Ondi Timoner: The trick is also to keep intricate notes. Note what you’re filming. We’re filming a new documentary, and we’re filming a lot right now. It’s all pinpointing in the moment, those highlights that, you know, are going to be the building blocks of the narrative. I still think that taking the audience along for the ride is the most satisfying kind of documentary to make. I just think it’s no accident. It’s no coincidence, rather, that my two films that won at Sundance are Dig! and We Live In Public. Dig! was shot over seven years and We Live in Public, over ten years.  Dig! is 2500 hours of footage, and We Live in Public is 5000 hours of footage. 

It is having that collection to pull from to really allow the audience to be the jury and viscerally experience being there. Then, they can grapple with “What would I do.?” Another crucial thing is making a tether for the audience to be able to connect with and to have compassion for the main character, no matter how irrational or abusive or crazy they seem to be. For Dig!, it is within the first twenty minutes that you meet Anton’s mom and dad. You get a sense of where some of the pain that is driving his intense creativity but also where some of his erratic behaviors come from. That’s really important to do as well. 

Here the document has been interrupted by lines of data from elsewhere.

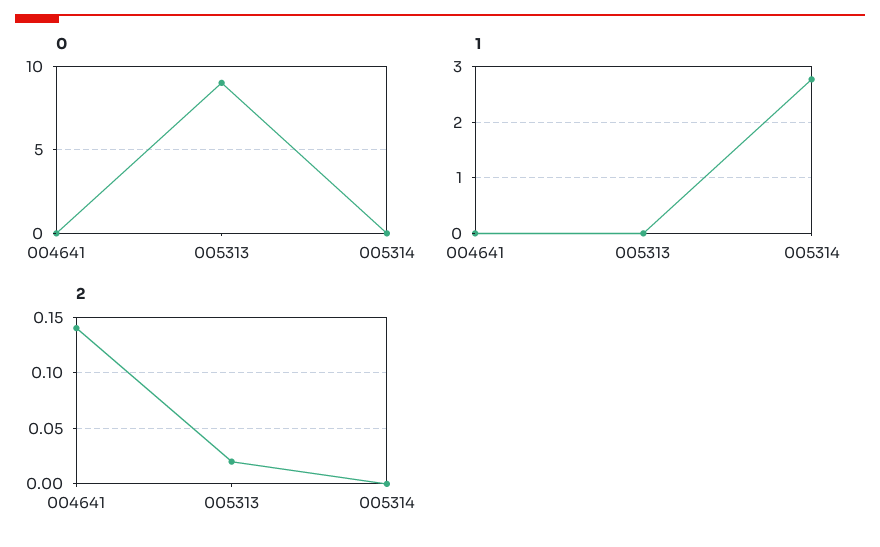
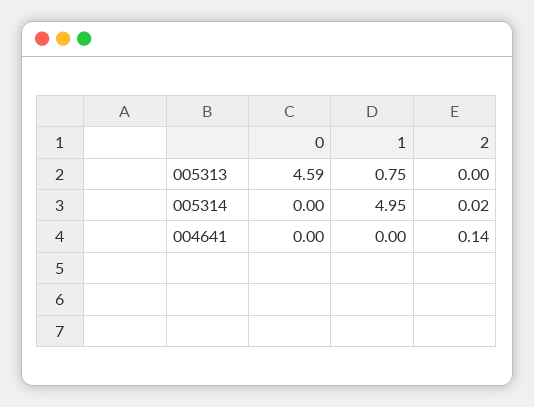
  {
    "0": {
      "004641": 0,
-     "005313": 9,
+     "005313": 4.59,
      "005314": 0
    },
    "1": {
      "004641": 0,
-     "005313": 0,
+     "005313": 0.75,
-     "005314": 2.8
+     "005314": 4.95
    },
    "2": {
      "004641": 0.14,
-     "005313": 0.02,
+     "005313": 0,
-     "005314": 0
+     "005314": 0.02
    }
  }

Something [that I found] in finishing and editing Dig! I had to really work on it because I was upset with Anton by then and the way he was destroying every opportunity. I had to come to realize that when I showed early cuts to people. They said, well, we just don’t like your protagonist. I realized that’s because I wasn’t reaching deep enough to realize and to get people to understand early, here’s where his pain comes from. Let’s feel for him, let’s have an emotional tether, but also, here’s why he’s significant. So even though you’re gonna see him do all these sorts of horrible things to his bandmates, he changed the course of music in certain ways, and he is worth watching. Those were the two crucial elements in the original Dig! that needed to really get highlighted in order to finish the film successfully.

Dolores Quintana: I think that you’ve actually added more stuff there that gives that additional information, not just about Anton and the members of his band, but also to people in The Dandy Warhols. It’s very instructive and shows other sides to people and their actions. 

Ondi Timoner: Did you like it as much as the original?

Dolores Quintana: I liked it more, because it seemed like a more complete version.

David TImoner: That’s what we wanted. We wanted people to know why they got into a fight in the Viper Room. We wanted there to be real context. To really understand things, you know.